■ Work to be completed: Scan the entries for the word "index" and return every line that has it.

────────────────────

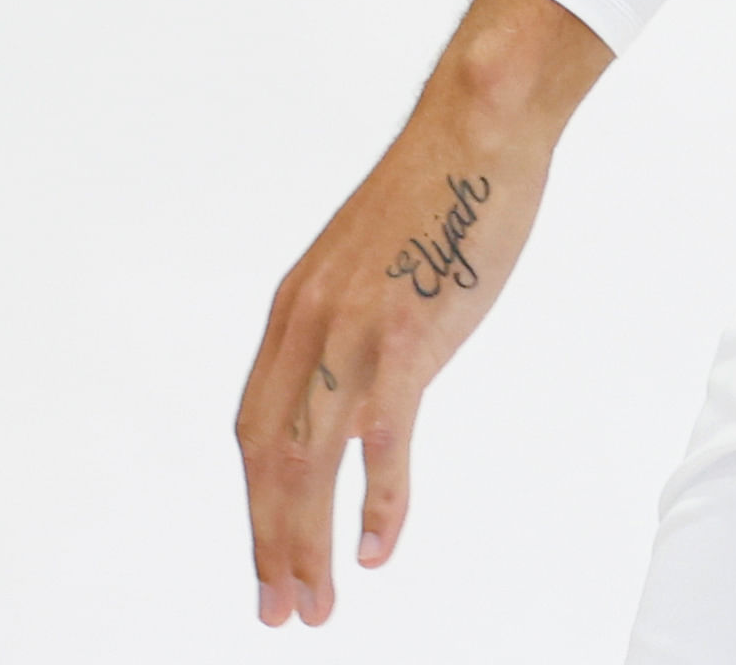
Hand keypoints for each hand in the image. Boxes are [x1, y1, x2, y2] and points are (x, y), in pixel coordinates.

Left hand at [233, 0, 609, 625]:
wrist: (479, 124)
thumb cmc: (442, 186)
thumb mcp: (372, 258)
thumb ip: (353, 317)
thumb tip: (363, 369)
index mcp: (296, 311)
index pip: (256, 429)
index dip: (258, 503)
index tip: (270, 557)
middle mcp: (308, 327)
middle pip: (270, 460)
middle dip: (270, 544)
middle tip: (280, 612)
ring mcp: (355, 331)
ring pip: (311, 463)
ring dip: (308, 543)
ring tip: (315, 603)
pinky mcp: (409, 333)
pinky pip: (383, 439)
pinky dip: (379, 500)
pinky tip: (380, 546)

────────────────────

■ Output below:
index mcp: (296, 311)
index pip: (256, 429)
index dip: (258, 503)
index tip: (270, 557)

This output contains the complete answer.